Trump’s Personal Pastor, Paula White, Joins the White House
President Trump’s personal pastor, Paula White-Cain, has joined the Trump administration, the New York Times reports.
A White House official told the publication that White-Cain will work in the Office of Public Liaison, which is responsible for engaging with Americans to improve awareness of and involvement in the work of the State Department at home and abroad.
The unnamed official said the pastor’s role will be to advise the administration’s Faith and Opportunity Initiative, which Trump established last year in May.
The initiative aims to give religious groups the fullest opportunity permitted by law to compete on a level playing field for grants, contracts, programs, and other Federal funding opportunities.
White-Cain has been a pastor for 34 years, and has served as a spiritual adviser to Donald Trump since 2001.
The pair formed a close friendship 18 years ago after Trump began watching her sermons on Christian television and called her.
White-Cain previously said told The Epoch Times that during that call, Trump recalled to her three of her sermons almost verbatim.
Later, while visiting New York for a bible study with the New York Yankees, she was invited to meet Trump.
After joining Trump and his family and some staff at his office, White-Cain became close with them all.
In her memoir, “Something Greater,” White-Cain shares that faith has been an important part of Trump’s journey.
She told The Epoch Times: “[It’s] something that has been a part of his life from his childhood, deeply embedded, given to him by his parents, and then, eventually, his own personal walk.”
The pastor said that growing up, Trump’s mother had taught him that “all things are possible and don’t ever quit because God’s on your side,” adding that she believes “that plays out in him as president.”
White-Cain also said the president’s faith plays a crucial role in his policymaking and has made him “probably one of the most pro-life presidents we’ve ever had.”

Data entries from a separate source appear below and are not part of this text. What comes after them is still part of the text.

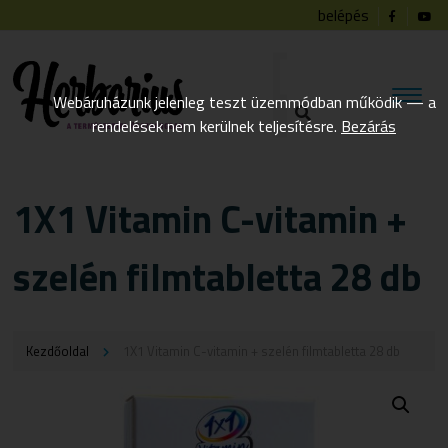
belépés
Webáruházunk jelenleg teszt üzemmódban működik — a
rendelések nem kerülnek teljesítésre.
Bezárás
1X1 Vitamin C-vitamin +
szelén filmtabletta 28 db
Kezdőoldal
1X1 Vitamin C-vitamin + szelén filmtabletta 28 db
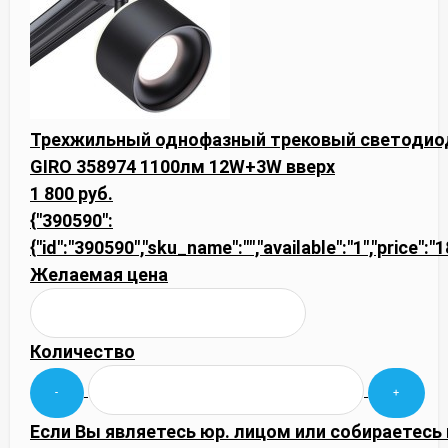
Трехжильный однофазный трековый светодио
GIRO 358974 1100лм 12W+3W вверх
1 800 руб.
{"390590":
{"id":"390590","sku_name":"","available":"1","price":
Желаемая цена
Количество
Если Вы являетесь юр. лицом или собираетесь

She cited examples such as his plan to defund Planned Parenthood, and the expansion of the “Mexico City policy” to restrict funding to organizations that provide or promote abortions.
Although he does not attend church every week, White-Cain, said the president talks to God frequently.

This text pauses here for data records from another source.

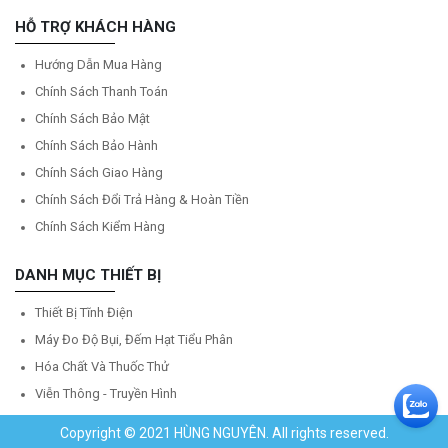
HỖ TRỢ KHÁCH HÀNG
Hướng Dẫn Mua Hàng
Chính Sách Thanh Toán
Chính Sách Bảo Mật
Chính Sách Bảo Hành
Chính Sách Giao Hàng
Chính Sách Đổi Trả Hàng & Hoàn Tiền
Chính Sách Kiểm Hàng
DANH MỤC THIẾT BỊ
Thiết Bị Tĩnh Điện
Máy Đo Độ Bụi, Đếm Hạt Tiểu Phân
Hóa Chất Và Thuốc Thử
Viễn Thông - Truyền Hình
Copyright © 2021 HÙNG NGUYÊN. All rights reserved.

The report by the New York Times linked White-Cain with those who believe in the “prosperity gospel,” which Jeremy Peters and Maggie Haberman write “teaches that God blesses people he deems to be of strong faith with wealth, good health and other gifts.”
However, White-Cain has vehemently denied any link, despite ongoing accusations.
Speaking to The Christian Post in 2016, she said: “I do not believe in the prosperity gospel as I’ve been accused of believing it. I do believe that all good things come from God, and I also believe that God teaches us so much through our suffering.
“Listen to 100 of my sermons, and 80 or 90 of them will be about overcoming our struggles and the lessons God teaches us in valleys he allows us to enter.
She added: “I have been accused of so many things that are so untrue. Some of those accusations persist despite their being entirely false, but I’ll just continue preaching the Gospel.”